Ray introduces another argument, saying that the data in Numbers requires that in some family lines, there were 7 or 8 generations during the sojourn.
Further evidence pertinent to the Levi genealogies may be found in the fact that the genealogies of Judah (1 Chr 2:1–20) and Ephraim (Nm 26:35–36; 1 Chr 7:20–27) indicate seven and eight generations, respectively,[xviii] for the same or a slightly lesser time period than that encompassed in the four-generation genealogies of Levi in Exodus 6:16–27 and Numbers 26:57–62. At the very end of each of these other genealogies, we find reference to several contemporaneous individuals from the three tribes. Thus, these more-extended genealogies of Judah and Ephraim would seem to indicate incompleteness in the Levi genealogies.
The problem with Ray’s argument is that Israelite men in that era frequently took additional younger wives in their old age and continued to have children, like Abraham did with Keturah. Hezron is the most extreme example, who had at least three wives and whose last child was born after he died.
Also the sons of Hezron who were born to him were Jerahmeel, Ram, and Chelubai. … Now afterward Hezron went in to the daughter of Machir the father of Gilead, whom he married when he was sixty years old; and she bore him Segub. Segub begot Jair, who had twenty-three cities in the land of Gilead. … After Hezron died in Caleb Ephrathah, Hezron’s wife Abijah bore him Ashhur the father of Tekoa.
– (1 Chronicles 2:9-24, emphasis added)
Given that they were living 130 to 140 years and came to sexual maturity around age 30, that means an Israelite man in that era could sire children born up to 110 years apart in the same generation.
In the same space of 215 years argued by the short sojourn, there could have been some families that, starting with the generation (grandchildren of Jacob) that entered Egypt, begot seven more generations of the firstborn line in Egypt, for a total of nine generations after Jacob, as seen in the examples given by Ray above.

Prompt:
Write out the part of the genealogy passage starting with "The problem with" and going on through "after he died.". The data after this point has nothing to do with the genealogy passage.

Information shown:

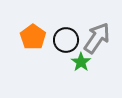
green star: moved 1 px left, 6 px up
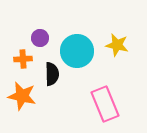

Reply to the exercise:
The problem with Ray’s argument is that Israelite men in that era frequently took additional younger wives in their old age and continued to have children, like Abraham did with Keturah. Hezron is the most extreme example, who had at least three wives and whose last child was born after he died.